• Task instructions
Copy out all lines of the listing below that hold "رامین".

• Data shown
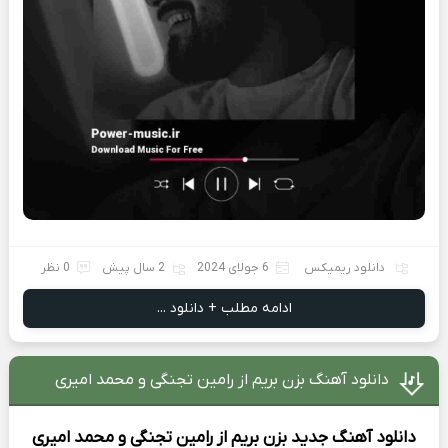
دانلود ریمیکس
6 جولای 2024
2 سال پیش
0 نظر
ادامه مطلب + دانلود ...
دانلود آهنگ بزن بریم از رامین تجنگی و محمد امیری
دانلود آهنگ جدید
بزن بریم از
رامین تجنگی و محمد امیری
* * *
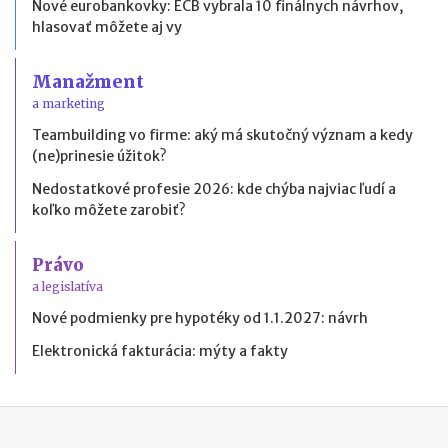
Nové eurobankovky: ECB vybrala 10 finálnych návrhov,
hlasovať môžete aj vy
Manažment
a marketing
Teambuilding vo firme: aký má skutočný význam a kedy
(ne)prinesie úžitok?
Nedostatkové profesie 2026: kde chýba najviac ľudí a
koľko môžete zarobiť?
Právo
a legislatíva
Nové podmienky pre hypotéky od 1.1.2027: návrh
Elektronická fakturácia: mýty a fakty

• The completed task
دانلود آهنگ بزن بریم از رامین تجنگی و محمد امیری
رامین تجنگی و محمد امیری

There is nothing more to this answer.